John Ragozzino - RBC Capital Markets
And then Jim,, given where we've been over the last month with the stock ranging from close to $15 to $19, can you kind of quantify or just give us your thoughts on when you think about this biting the bullet and coming to equity markets and getting the financing out of the way and kind of getting on with the business model. Is that something you'd consider more that $19 or $20 than you did at $15?
John, its Jim. I would say, we really do and look at the markets every day and we certainly are of the view, as I think somebody pointed out earlier that we trade on a relative basis at a discount to the peer group, particularly given our track record in acquisitions on a track record with distribution growth. I think it’s a requirement that management always would like to see the stock price higher. That’s part of what we think out every day. But in terms of giving you a specific target where we’re comfortable financing, really it’s just not going to do that because it involves too many things. But we are looking at the markets all the time.
(Operator Instructions). And there are no further questions. Mr. Washburn, I’ll turn the call back to you for any closing remarks.

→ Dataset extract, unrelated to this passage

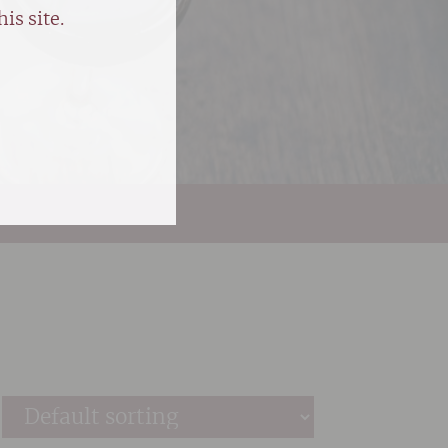
is site.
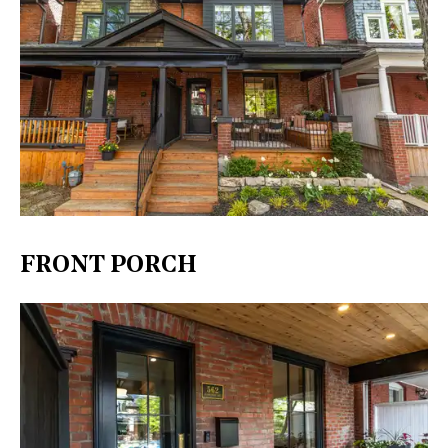
FRONT PORCH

Thank you, operator. On behalf of Mark, Jim, Greg and the entire BreitBurn team, I thank everyone on the call today for their participation. Operator, you may now bring this call to a close.
As a reminder, the correct replay number for international callers is (858)-384-5517. Once again that number (858)-384-5517. And this does concludes today’s conference all. Thank you everyone for joining us and you may now disconnect.